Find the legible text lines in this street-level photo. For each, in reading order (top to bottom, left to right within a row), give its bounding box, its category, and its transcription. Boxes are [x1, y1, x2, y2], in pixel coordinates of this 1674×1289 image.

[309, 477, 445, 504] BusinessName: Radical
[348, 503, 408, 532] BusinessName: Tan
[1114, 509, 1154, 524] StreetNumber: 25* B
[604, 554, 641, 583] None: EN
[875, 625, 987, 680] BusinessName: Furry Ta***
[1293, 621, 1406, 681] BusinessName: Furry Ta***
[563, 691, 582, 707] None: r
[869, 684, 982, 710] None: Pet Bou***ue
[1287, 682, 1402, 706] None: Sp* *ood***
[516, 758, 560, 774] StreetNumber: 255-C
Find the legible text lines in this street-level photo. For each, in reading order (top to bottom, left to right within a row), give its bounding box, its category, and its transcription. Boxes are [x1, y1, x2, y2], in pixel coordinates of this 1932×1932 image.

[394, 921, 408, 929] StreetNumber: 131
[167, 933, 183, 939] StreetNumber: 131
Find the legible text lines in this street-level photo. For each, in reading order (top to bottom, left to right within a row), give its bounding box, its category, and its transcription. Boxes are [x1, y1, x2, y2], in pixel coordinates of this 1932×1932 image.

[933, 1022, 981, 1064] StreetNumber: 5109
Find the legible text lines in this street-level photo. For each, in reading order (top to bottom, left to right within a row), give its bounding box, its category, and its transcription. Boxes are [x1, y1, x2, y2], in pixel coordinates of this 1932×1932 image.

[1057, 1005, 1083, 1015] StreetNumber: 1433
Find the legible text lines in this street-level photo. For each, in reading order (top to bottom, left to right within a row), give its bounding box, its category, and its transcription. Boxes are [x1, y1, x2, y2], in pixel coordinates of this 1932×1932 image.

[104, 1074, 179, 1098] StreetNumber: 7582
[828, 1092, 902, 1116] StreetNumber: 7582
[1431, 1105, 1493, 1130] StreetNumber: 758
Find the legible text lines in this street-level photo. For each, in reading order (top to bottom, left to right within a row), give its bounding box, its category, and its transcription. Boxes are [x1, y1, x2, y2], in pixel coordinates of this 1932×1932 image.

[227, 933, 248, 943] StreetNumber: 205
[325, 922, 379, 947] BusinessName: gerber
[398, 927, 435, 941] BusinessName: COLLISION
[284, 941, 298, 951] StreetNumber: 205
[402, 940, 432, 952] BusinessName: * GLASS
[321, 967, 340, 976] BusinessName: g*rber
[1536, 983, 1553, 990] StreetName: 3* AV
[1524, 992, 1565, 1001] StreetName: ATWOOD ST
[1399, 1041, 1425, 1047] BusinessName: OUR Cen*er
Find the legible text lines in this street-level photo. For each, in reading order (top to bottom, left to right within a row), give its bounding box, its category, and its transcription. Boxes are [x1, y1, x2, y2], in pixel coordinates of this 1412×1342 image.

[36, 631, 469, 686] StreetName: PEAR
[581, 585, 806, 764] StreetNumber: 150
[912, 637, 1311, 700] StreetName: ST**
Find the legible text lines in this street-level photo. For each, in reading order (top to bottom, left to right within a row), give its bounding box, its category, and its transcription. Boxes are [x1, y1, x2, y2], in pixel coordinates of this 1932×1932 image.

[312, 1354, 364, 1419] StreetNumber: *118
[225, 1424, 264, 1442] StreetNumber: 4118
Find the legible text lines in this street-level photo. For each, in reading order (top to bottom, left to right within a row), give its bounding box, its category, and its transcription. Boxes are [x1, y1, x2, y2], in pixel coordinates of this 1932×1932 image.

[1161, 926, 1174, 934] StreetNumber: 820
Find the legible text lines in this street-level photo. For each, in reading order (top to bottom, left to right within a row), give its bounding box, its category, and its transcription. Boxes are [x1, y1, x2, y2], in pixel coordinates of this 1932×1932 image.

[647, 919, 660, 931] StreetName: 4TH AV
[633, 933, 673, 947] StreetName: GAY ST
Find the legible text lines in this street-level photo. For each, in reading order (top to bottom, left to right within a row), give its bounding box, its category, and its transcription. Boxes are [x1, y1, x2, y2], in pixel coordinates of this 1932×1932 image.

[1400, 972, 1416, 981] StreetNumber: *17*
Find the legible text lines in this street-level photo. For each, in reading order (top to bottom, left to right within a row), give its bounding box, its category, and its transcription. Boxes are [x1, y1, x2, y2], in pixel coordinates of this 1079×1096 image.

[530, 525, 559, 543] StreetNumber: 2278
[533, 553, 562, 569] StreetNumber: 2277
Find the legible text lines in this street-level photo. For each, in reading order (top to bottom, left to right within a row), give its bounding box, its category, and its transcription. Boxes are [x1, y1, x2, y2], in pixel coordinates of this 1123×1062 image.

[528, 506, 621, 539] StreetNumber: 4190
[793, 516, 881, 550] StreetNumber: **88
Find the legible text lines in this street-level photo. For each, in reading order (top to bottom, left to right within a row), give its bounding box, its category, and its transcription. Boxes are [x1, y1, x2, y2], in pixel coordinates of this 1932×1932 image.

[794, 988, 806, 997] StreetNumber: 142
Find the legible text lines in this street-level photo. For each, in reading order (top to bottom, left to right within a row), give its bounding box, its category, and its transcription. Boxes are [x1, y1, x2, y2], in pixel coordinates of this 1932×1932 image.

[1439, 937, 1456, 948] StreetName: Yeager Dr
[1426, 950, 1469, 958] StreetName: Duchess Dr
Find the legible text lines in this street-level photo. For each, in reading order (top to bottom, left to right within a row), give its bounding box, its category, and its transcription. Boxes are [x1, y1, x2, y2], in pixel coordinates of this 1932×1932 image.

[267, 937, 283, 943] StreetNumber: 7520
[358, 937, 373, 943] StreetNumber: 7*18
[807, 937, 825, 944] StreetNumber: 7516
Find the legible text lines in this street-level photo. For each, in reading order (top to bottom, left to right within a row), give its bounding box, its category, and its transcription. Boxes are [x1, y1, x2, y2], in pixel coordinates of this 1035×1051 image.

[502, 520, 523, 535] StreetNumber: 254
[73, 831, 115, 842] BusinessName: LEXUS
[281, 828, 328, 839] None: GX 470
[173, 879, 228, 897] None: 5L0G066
------------
▶ **Task instructions**
Reproduce word for word everything from the start of the data down to and including the line that contains "[933, 1022, 981, 1064] StreetNumber: 5109".

▶ **Result for this task**
Find the legible text lines in this street-level photo. For each, in reading order (top to bottom, left to right within a row), give its bounding box, its category, and its transcription. Boxes are [x1, y1, x2, y2], in pixel coordinates of this 1674×1289 image.

[309, 477, 445, 504] BusinessName: Radical
[348, 503, 408, 532] BusinessName: Tan
[1114, 509, 1154, 524] StreetNumber: 25* B
[604, 554, 641, 583] None: EN
[875, 625, 987, 680] BusinessName: Furry Ta***
[1293, 621, 1406, 681] BusinessName: Furry Ta***
[563, 691, 582, 707] None: r
[869, 684, 982, 710] None: Pet Bou***ue
[1287, 682, 1402, 706] None: Sp* *ood***
[516, 758, 560, 774] StreetNumber: 255-C
Find the legible text lines in this street-level photo. For each, in reading order (top to bottom, left to right within a row), give its bounding box, its category, and its transcription. Boxes are [x1, y1, x2, y2], in pixel coordinates of this 1932×1932 image.

[394, 921, 408, 929] StreetNumber: 131
[167, 933, 183, 939] StreetNumber: 131
Find the legible text lines in this street-level photo. For each, in reading order (top to bottom, left to right within a row), give its bounding box, its category, and its transcription. Boxes are [x1, y1, x2, y2], in pixel coordinates of this 1932×1932 image.

[933, 1022, 981, 1064] StreetNumber: 5109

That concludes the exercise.